Environ 180 000 francs envolés et quinze auteurs identifiés. C’est le bilan provisoire des 28 escroqueries au faux policier ou faux banquier signalées depuis début juillet dans le canton de Neuchâtel, dont la police a annoncé que trois nouvelles affaires ont encore été enregistrées la semaine dernière. Les auteurs présumés ont été interpellés dans les trois cas.
La recette est éprouvée : un faux policier ou employé de banque appelle, annonce le piratage d’un compte et maintient généralement sa victime, souvent âgée, au téléphone pendant qu’un « coursier » vient récupérer carte, espèces ou valeurs. Raffinement du procédé : certains escrocs demandent même de couper la carte bancaire en deux, en prenant soin d’épargner la puce. Ils peuvent ensuite la reconstituer alors que son propriétaire la croit inutilisable.

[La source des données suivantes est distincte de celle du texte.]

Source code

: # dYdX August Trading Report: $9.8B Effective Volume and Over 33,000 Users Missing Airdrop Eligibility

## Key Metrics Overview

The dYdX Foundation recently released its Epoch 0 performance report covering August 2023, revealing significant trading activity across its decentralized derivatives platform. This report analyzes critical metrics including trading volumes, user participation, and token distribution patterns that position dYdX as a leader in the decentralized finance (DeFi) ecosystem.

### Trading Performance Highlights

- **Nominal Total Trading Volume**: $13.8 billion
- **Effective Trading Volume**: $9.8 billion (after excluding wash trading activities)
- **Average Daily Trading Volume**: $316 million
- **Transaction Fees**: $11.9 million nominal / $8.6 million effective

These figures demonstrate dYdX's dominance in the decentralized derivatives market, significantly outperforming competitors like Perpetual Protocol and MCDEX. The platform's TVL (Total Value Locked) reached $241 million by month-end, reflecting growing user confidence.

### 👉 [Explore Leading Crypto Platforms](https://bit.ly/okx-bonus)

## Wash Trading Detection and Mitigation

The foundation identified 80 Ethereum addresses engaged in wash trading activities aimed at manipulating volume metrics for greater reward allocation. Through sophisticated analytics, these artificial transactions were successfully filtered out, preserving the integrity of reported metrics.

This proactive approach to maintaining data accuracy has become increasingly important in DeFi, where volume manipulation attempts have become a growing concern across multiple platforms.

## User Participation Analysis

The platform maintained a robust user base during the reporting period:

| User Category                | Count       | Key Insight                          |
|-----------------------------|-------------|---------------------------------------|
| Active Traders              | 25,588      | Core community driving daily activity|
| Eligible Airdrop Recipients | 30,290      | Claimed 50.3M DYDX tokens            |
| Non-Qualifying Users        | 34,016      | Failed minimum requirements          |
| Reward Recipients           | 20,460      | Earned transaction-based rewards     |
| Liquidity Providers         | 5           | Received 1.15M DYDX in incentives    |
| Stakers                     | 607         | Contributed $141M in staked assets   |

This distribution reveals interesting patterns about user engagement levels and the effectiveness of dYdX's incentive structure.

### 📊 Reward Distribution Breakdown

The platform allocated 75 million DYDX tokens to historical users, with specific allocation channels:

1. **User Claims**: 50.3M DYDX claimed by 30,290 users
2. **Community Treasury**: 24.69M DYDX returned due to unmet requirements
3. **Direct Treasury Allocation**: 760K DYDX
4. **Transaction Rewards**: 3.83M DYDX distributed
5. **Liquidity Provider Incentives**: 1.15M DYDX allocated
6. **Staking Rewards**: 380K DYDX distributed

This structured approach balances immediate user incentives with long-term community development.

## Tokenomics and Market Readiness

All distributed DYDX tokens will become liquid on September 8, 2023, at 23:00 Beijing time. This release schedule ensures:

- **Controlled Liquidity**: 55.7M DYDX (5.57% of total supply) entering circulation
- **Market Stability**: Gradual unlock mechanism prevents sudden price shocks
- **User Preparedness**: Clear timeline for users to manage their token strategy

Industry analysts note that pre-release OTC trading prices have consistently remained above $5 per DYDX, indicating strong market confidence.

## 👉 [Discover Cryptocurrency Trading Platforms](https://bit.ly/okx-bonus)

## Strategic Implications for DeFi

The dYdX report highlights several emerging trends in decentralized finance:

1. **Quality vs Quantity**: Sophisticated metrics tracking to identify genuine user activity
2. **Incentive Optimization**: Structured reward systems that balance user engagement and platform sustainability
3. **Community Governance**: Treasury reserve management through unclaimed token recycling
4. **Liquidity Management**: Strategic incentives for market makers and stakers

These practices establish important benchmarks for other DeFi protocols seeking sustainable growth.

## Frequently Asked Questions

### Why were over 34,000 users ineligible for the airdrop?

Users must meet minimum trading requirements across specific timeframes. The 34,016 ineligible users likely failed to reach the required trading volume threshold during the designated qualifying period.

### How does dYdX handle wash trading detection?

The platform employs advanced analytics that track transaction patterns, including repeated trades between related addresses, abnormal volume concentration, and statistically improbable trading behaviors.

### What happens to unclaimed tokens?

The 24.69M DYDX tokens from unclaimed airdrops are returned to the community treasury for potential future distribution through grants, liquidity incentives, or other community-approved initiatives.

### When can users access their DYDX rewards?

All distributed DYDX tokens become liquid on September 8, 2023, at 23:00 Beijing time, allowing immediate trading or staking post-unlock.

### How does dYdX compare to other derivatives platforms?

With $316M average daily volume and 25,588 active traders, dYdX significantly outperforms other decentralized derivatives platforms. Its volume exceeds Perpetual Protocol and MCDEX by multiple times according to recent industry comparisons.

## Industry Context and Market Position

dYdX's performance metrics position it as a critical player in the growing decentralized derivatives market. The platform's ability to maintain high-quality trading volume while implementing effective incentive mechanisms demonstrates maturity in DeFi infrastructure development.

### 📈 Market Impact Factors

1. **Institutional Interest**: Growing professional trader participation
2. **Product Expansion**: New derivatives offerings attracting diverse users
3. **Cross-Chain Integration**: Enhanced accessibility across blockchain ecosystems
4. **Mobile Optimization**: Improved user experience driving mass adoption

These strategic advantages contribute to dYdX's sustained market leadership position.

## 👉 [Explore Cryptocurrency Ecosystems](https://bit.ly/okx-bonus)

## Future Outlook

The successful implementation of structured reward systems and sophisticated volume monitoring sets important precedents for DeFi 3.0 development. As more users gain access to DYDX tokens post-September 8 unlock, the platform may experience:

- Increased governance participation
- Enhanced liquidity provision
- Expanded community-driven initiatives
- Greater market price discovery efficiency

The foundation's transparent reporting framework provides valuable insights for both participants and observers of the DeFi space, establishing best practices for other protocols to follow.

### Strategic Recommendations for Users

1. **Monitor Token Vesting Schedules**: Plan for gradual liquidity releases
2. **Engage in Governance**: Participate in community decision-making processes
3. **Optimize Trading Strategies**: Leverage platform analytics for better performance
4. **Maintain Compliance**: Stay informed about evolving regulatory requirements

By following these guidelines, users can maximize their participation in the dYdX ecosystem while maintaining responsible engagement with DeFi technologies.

Neuchâtel subit ainsi un nouvel épisode d’une industrie désormais bien documentée. Depuis 2022, les polices romandes ont reçu plus de 5 000 plaintes, pour plus de 18 millions de francs de préjudice. Les autorités attribuent ces escroqueries à des groupes organisés opérant principalement depuis la France, qui recrutent leurs coursiers, souvent de jeunes adultes, notamment sur les réseaux sociaux.
Le phénomène commence à avoir ses habitués dans nos colonnes. À Lausanne, une septuagénaire avait récemment perdu près de 30 000 francs dans une arnaque au faux banquier dont les deux suspects arrêtés étaient français et domiciliés en France. En juin, plusieurs faux policiers avaient déjà été interpellés en Valais, parmi lesquels deux titulaires de papiers français. Et l’usurpation de la confiance accordée aux institutions connaît d’autres variantes : dans l’Ouest lausannois, de fausses amendes munies de QR codes tentaient encore, en juin, de récupérer les coordonnées bancaires des automobilistes.
Précisons que la police neuchâteloise n’a pas communiqué la nationalité des quinze auteurs identifiés dans la vague actuelle. La filière française est établie à l’échelle romande, elle ne peut donc pas automatiquement être attribuée aux 28 cas neuchâtelois.